Majal’s work has been a tremendous success: myriad individuals have contacted Majal thanking it for giving them a place to be themselves in a relatively safe environment. Majal and Al Shafei have also received international recognition from the likes of the World Economic Forum, TED, and the Berkman Center at Harvard Law School for “Outstanding contributions to the Internet and its impact on society.”
Unfortunately, Majal’s mission and success have long made it a target for malicious actors attempting to take down its sites and break into its systems.
In mid-2018, concerted DDoS attacks on Migrant-Rights.org were taking a toll. Over a period of months the site was dealing with extended bouts of downtime and unreliability — members complained about being unable to upload a single video — with little sign of reprieve.
The stakes are high: if the services Majal offers are unavailable, the people who make up its communities face silencing isolation. There is the risk that in looking for another outlet for self-expression and community, they might settle for one of the many platforms that treat security and anonymity as afterthoughts — exacerbating the risk to their personal safety.
In the midst of these attacks, a supporter encouraged Al Shafei to contact Cloudflare’s Project Galileo. Majal was quickly approved to become part of the program, and its network of sites is now protected by Cloudflare’s enterprise-grade security protection and performance acceleration at no charge.
“That fixed it,” Al Shafei says. “After we moved onto Cloudflare, our site reliability was restored.
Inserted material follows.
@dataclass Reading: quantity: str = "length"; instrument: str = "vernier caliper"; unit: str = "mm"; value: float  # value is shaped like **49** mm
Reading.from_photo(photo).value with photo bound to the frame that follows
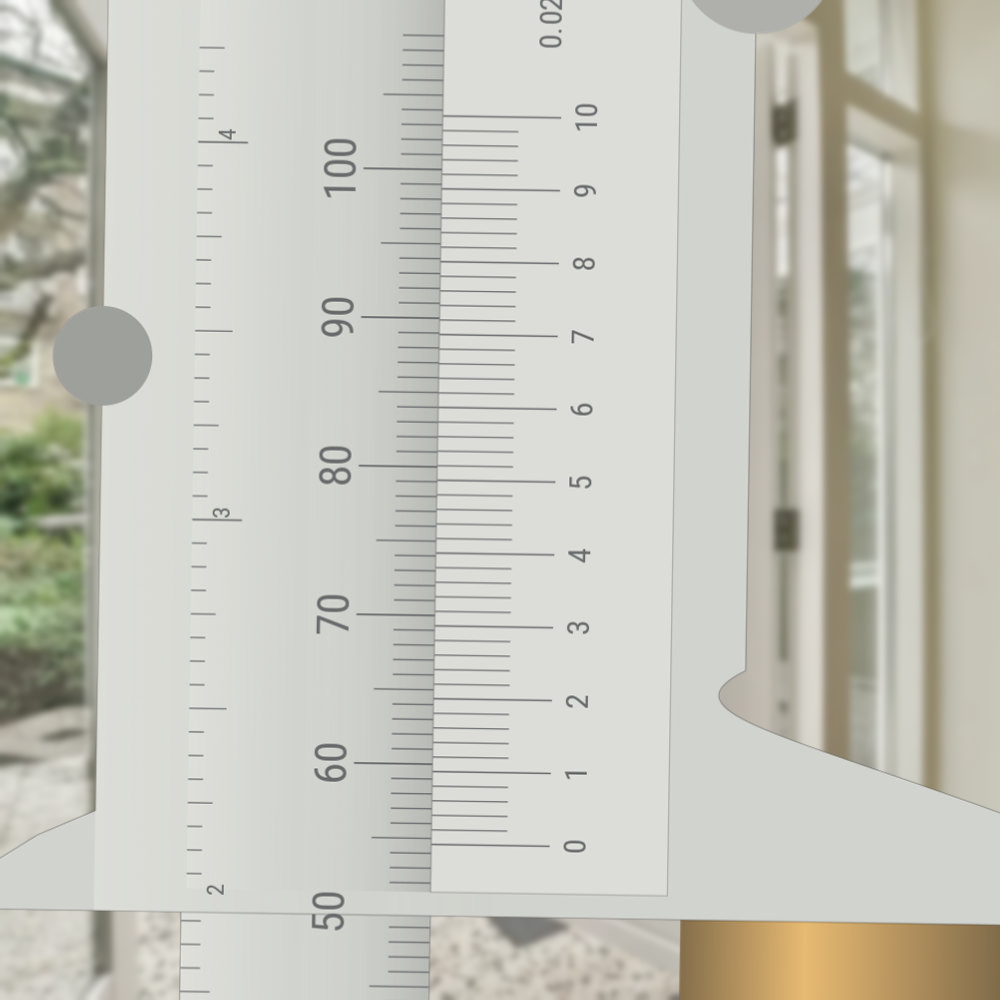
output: **54.6** mm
Without Galileo, we’d have to invest a lot of money into getting the same kind of protection. We’re a non-profit with very limited resources and we need to invest them wisely. For us to be able to get this level of protection from Cloudflare for free — it’s a huge help.”
“As creators of these platforms, we’re responsible for the safety of the people using them. We can’t say, ‘oh we’re just volunteers so we’re not going to worry about security’ — we’d rather offer no platform than one whose development is half-baked.”
“We invest in things like development, security, and systems administration because we always want to be able to tell users that we’re doing everything we can to protect them from abuse and the prying eyes of surveillance technologies.”